Developers of the decentralized AI project Bittensor have halted blockchain operations following the discovery of an attack on user wallets. One user lost $8 million in TAO tokens.
At the time of writing, the network has not processed new blocks for over five hours, according to explorer data.
“We are investigating and have recently halted all chain transactions as a precaution until we have more information about the nature of this attack,” a team member stated on Discord.
On-chain analyst ZachXBT suggested that there was a leak of private keys. He noted that 32,000 TAO worth $8 million were stolen from a single address.
Bittensor co-founder Ala Shaabana confirmed that the project’s network has been switched to safe mode—blocks are being produced, but transactions are not being processed.
By way of an update, we have contained the attack and put the chain into safe mode (blocks producing but no transactions are permitted).
We’re still mid investigation and are considering all possibilities.

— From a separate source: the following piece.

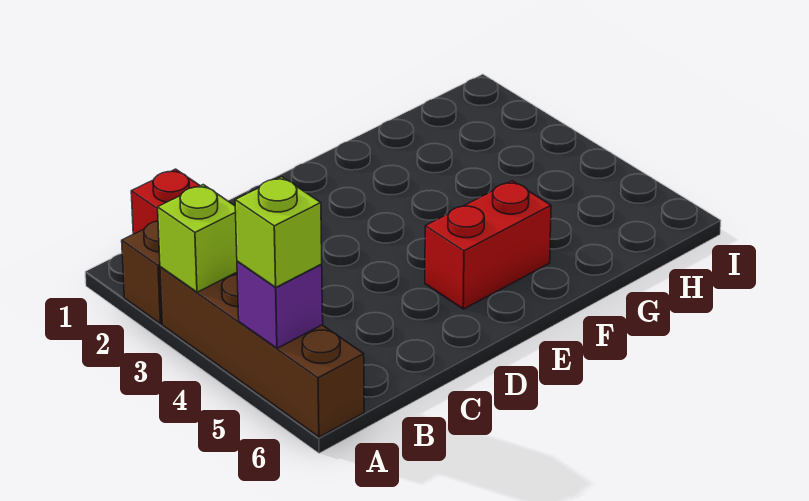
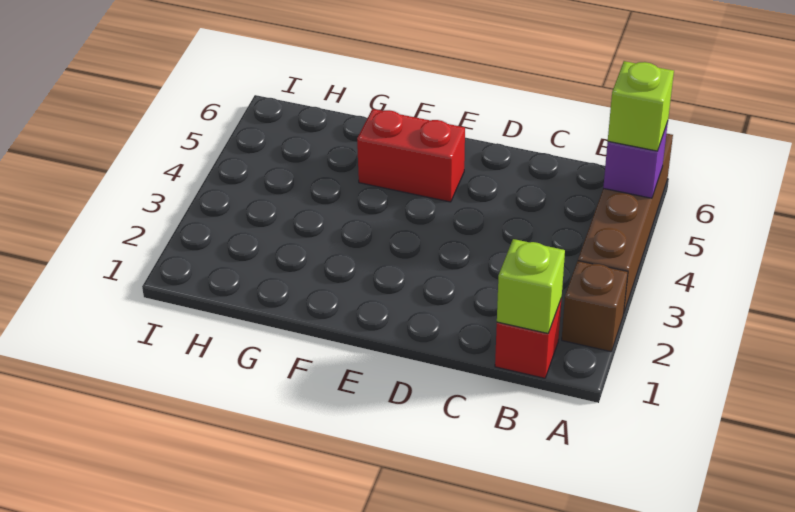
lime brick A3 level 2 -> lime brick B1 level 2

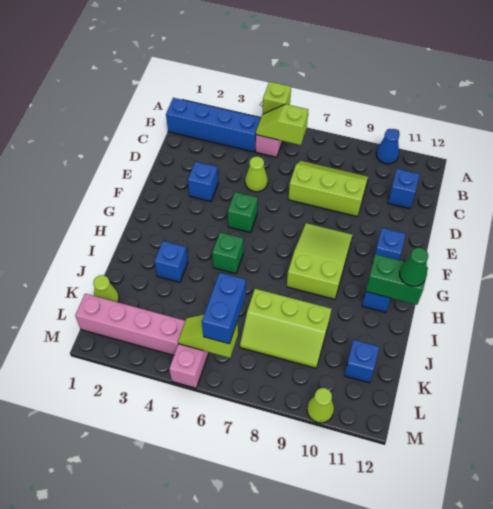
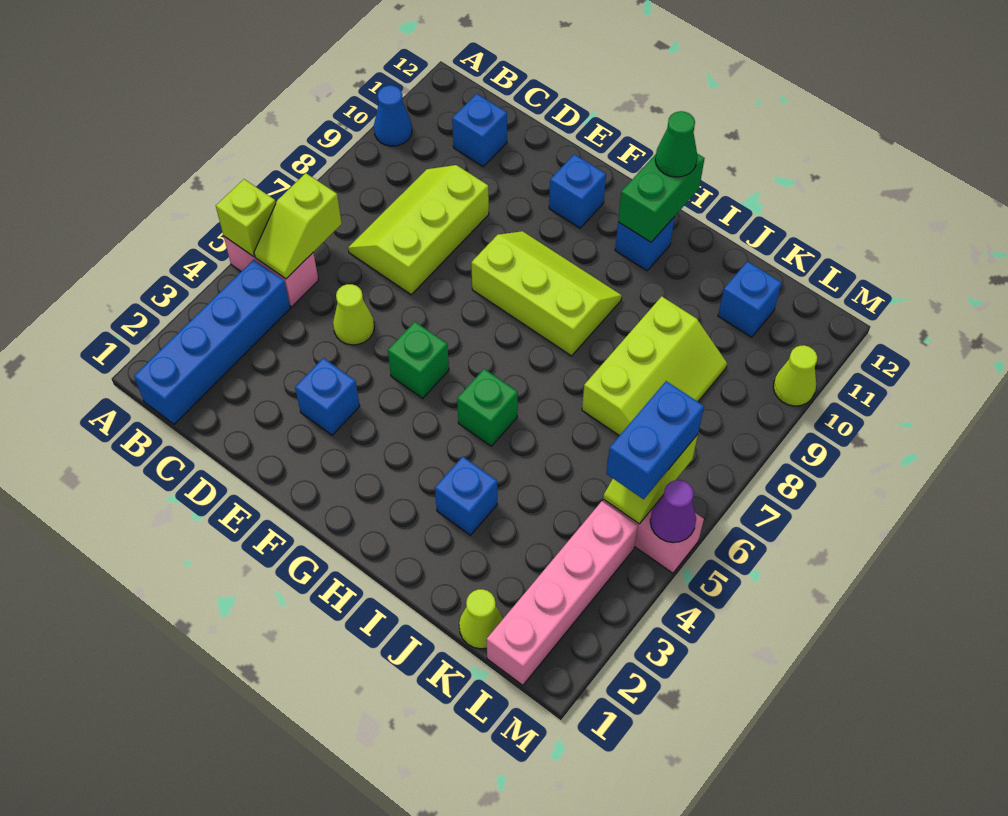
lime slope F8:H9 level 1 top H -> lime slope F8:H9 level 1 top 8
blue brick K6:L6 level 3 -> blue brick L5:L6 level 3
none -> purple cone M5 level 2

Stay tuned.
— Ala (@shibshib89) July 3, 2024
Bittensor positions itself as a decentralized marketplace for providers and users of algorithms in AI and machine learning fields. The governance token TAO has a capped supply of 21 million coins, similar to Bitcoin.
Following the incident, the asset’s price dropped from ~$265 to ~$225—a 15% decline. After a slight recovery, TAO is trading around $238.
In the AI token segment, TAO ranks sixth by market capitalization, with a value of ~$1.66 billion (CoinGecko).
Earlier in the second quarter, the crypto industry lost ~$572.7 million due to hacks and fraud across 72 incidents, according to Immunefi.